▶ **What the exercise asks**
Please resume the passage on character-role frequencies in Elizabethan and Jacobean pamphlets, picking up right after its final sentence.

Text for analysis: Begin

As for the character role, most texts in the Elizabethan period display relatively similar frequencies, around 2 to 5 units per 1000 words, with the exception of Text 2 (14.51 units per 1000 words). This is not surprising because quotations were likely to be strategically inserted at selected moments, for example, when the pamphleteers wished to strengthen their arguments with authoritative evidence, or when they wished to establish an intertextual link to undermine the credibility of that source. A similar pattern can be observed in the Jacobean period, with two exceptions being Text 9 and Text 12, which feature significantly high occurrences of this voice (22.94 and 20.69 units respectively). There are two texts (Text 5 and Text 13) where this role does not materialize at all. These exceptions may be attributed to individual choices, rather than any observable systemic variation. Interestingly, Suhr (2006) finds a similar tendency in the main texts: most pamphleteers preferred to use third-person narrative (while also employing evaluative expressions to modify the accounts, thereby making them persuasive), except when the pamphleteers wished to report the deposition of one witness in a lively way.

Text for analysis: End
Raw data: Begin

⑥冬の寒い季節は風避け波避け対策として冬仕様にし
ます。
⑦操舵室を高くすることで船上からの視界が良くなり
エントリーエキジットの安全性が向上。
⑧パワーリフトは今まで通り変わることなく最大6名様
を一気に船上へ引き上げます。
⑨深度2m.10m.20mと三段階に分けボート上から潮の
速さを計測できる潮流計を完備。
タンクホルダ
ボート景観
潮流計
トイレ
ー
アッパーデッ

Raw data: End
Raw data: Begin

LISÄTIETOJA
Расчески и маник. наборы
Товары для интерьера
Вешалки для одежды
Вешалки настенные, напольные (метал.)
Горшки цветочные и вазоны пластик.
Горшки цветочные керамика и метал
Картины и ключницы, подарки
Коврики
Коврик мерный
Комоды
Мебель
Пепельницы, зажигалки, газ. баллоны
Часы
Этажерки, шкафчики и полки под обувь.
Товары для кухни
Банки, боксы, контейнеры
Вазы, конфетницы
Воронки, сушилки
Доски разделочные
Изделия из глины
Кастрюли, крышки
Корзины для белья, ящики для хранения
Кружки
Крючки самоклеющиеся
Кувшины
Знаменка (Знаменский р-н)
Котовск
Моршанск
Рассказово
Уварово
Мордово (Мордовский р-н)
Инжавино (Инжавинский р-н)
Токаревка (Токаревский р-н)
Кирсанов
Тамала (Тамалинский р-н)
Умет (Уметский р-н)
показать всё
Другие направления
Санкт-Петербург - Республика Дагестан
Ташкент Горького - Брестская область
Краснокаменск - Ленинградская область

Raw data: End

▶ **Output for this exercise**
The above variation of roles may be argued to be a consequence of the decline in witchcraft beliefs and changes in religious attitudes concerning magic, devil worship, and witches. In contrast to the 16th century, when belief in witches was widely accepted, skepticism was noted to have grown in the 1620s (Sharpe, 1996: 146). Whatever the causes might be, 2 the printing of witchcraft pamphlets was affected when the subject became controversial and was subsequently subject to censure. The pamphleteers must have been aware of such changes, and as a result felt the need to justify their writing or publication, or discuss some controversial issues. The interlocutory voice is best fit for such purposes (see my detailed discussion of each role below).
On closer examination, each speaking capacity is motivated for specific pragmatic purposes, as explicated below.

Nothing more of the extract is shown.